Intrinsic curvature is when you do this trick entirely in $M$: you take your vectors around little loops in $M$ and see what you get back: if you don't always get back the same vector then $M$ has intrinsic curvature, if you do, it doesn't.
Extrinsic curvature is when you do this partly in the space into which $M$ is embedded. It's easy to see that vectors in $M$'s tangent spaces correspond to vectors in the (tangent spaces of) the space into which $M$ is embedded, so at any point you can 'lift' a vector at a point in $M$ out into the larger space and start transporting it there instead, and then drop it back onto $M$ at some other point and continue transporting it in $M$ back to where it started. So, in particular you can construct loops which are partly in $M$ and partly in the larger space, and transport things around those. Note that there are two different notions of parallel transport in such a loop: while in $M$ you must transport using $M$'s rules, and while in the larger space you must transport using its rules (and the larger space is flat, of course).
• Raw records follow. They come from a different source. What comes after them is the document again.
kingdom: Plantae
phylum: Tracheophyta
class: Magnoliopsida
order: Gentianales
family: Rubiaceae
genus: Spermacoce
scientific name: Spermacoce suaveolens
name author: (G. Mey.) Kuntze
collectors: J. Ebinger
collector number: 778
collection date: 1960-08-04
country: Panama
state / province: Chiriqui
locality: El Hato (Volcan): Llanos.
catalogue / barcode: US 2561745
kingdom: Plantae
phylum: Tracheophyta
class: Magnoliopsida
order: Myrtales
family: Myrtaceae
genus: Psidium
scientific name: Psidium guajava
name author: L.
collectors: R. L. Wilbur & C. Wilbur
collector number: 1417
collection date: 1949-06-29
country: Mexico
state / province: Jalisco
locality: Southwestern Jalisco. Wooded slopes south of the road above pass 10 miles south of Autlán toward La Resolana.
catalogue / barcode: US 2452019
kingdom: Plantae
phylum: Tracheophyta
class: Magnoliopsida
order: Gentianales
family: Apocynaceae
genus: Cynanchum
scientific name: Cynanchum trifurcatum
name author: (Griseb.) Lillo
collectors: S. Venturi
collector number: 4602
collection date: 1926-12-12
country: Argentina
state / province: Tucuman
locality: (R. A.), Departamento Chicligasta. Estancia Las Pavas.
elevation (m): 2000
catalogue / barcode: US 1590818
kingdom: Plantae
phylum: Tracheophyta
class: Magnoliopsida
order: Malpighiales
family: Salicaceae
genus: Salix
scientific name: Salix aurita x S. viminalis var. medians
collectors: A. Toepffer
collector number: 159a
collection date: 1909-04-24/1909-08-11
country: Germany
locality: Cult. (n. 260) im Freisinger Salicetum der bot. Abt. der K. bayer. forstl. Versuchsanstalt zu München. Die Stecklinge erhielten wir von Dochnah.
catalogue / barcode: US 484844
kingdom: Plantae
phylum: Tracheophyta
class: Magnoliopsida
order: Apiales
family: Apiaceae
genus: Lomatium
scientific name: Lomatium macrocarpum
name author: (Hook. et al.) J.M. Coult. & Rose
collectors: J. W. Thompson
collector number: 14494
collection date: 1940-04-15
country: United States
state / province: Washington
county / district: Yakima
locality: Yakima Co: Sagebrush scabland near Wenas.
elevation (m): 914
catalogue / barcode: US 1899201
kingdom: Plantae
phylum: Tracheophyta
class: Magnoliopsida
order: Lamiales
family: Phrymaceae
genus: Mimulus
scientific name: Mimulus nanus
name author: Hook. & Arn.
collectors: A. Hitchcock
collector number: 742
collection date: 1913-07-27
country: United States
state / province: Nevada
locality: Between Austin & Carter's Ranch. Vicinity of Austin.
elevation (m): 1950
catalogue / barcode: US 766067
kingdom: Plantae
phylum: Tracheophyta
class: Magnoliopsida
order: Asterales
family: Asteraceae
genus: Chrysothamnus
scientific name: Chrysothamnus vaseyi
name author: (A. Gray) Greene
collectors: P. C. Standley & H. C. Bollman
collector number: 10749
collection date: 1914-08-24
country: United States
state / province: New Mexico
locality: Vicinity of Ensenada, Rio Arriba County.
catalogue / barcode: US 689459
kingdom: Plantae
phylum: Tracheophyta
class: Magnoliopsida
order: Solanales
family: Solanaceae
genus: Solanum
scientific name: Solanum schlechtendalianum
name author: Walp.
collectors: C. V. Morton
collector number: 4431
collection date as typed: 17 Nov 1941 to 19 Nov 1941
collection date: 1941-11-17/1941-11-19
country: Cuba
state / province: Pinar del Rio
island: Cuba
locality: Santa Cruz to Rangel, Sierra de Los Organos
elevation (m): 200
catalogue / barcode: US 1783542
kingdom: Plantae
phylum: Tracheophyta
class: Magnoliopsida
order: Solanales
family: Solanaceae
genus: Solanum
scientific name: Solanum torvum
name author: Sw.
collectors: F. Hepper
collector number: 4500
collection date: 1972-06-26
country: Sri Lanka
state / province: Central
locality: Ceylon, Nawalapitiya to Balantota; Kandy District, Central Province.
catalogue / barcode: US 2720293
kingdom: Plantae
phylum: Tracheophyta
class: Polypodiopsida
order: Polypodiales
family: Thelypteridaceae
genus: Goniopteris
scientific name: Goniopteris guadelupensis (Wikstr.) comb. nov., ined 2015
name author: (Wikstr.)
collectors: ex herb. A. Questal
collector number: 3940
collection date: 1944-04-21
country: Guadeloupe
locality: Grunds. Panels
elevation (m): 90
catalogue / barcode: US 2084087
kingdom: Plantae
$M$ has extrinsic curvature if you don't always get the same vector back when transporting a vector around such loops.
The best way to think about this is to consider an example. Think about a 2-dimensional cylinder embedded in ordinary flat 3-space in the obvious way.
Well, you can easily convince yourself that the cylinder has no intrinsic curvature.
But now think about the extrinsic case. Consider a loop which starts at a point on the cylinder, goes half-way around it, and then hops out into the embedding space and crosses back to the original point (by any path in the embedding space: it does not matter since it is flat). It is easy to see (draw pictures!) that moving a vector $\vec{v}$ around such a loop results in $-\vec{v}$: it is pointing in completely the opposite direction.
So the surface of a cylinder has no intrinsic curvature, but it does have extrinsic curvature when embedded in the obvious way into 3-space.